━━━ Extracted material
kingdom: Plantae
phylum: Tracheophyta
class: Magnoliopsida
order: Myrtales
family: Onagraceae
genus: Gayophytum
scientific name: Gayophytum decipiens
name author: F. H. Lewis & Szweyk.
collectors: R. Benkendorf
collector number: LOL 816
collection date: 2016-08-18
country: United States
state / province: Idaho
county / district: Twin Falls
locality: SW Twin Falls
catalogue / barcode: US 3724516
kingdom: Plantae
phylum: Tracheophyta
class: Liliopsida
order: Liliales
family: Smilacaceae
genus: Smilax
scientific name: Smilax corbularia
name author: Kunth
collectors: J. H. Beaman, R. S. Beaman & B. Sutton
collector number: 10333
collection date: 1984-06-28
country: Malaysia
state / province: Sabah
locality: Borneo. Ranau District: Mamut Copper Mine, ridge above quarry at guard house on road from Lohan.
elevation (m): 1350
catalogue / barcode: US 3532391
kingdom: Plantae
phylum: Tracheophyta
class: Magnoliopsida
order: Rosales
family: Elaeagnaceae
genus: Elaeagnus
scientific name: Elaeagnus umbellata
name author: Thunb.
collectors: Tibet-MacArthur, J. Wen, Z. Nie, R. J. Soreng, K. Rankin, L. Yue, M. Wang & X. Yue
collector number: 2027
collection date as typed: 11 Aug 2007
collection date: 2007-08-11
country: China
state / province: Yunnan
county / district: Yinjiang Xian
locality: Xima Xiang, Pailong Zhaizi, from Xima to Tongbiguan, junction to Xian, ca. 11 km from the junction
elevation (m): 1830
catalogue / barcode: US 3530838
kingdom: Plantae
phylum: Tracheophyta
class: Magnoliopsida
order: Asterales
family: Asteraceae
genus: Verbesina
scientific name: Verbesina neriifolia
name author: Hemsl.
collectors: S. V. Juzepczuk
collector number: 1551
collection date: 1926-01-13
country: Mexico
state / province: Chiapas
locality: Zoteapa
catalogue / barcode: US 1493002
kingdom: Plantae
━━━━━━
**Problem requirements**
Repeat all of the rows above line for line, with no change to any word or mark.

**Task response**
kingdom: Plantae
phylum: Tracheophyta
class: Magnoliopsida
order: Myrtales
family: Onagraceae
genus: Gayophytum
scientific name: Gayophytum decipiens
name author: F. H. Lewis & Szweyk.
collectors: R. Benkendorf
collector number: LOL 816
collection date: 2016-08-18
country: United States
state / province: Idaho
county / district: Twin Falls
locality: SW Twin Falls
catalogue / barcode: US 3724516
kingdom: Plantae
phylum: Tracheophyta
class: Liliopsida
order: Liliales
family: Smilacaceae
genus: Smilax
scientific name: Smilax corbularia
name author: Kunth
collectors: J. H. Beaman, R. S. Beaman & B. Sutton
collector number: 10333
collection date: 1984-06-28
country: Malaysia
state / province: Sabah
locality: Borneo. Ranau District: Mamut Copper Mine, ridge above quarry at guard house on road from Lohan.
elevation (m): 1350
catalogue / barcode: US 3532391
kingdom: Plantae
phylum: Tracheophyta
class: Magnoliopsida
order: Rosales
family: Elaeagnaceae
genus: Elaeagnus
scientific name: Elaeagnus umbellata
name author: Thunb.
collectors: Tibet-MacArthur, J. Wen, Z. Nie, R. J. Soreng, K. Rankin, L. Yue, M. Wang & X. Yue
collector number: 2027
collection date as typed: 11 Aug 2007
collection date: 2007-08-11
country: China
state / province: Yunnan
county / district: Yinjiang Xian
locality: Xima Xiang, Pailong Zhaizi, from Xima to Tongbiguan, junction to Xian, ca. 11 km from the junction
elevation (m): 1830
catalogue / barcode: US 3530838
kingdom: Plantae
phylum: Tracheophyta
class: Magnoliopsida
order: Asterales
family: Asteraceae
genus: Verbesina
scientific name: Verbesina neriifolia
name author: Hemsl.
collectors: S. V. Juzepczuk
collector number: 1551
collection date: 1926-01-13
country: Mexico
state / province: Chiapas
locality: Zoteapa
catalogue / barcode: US 1493002
kingdom: Plantae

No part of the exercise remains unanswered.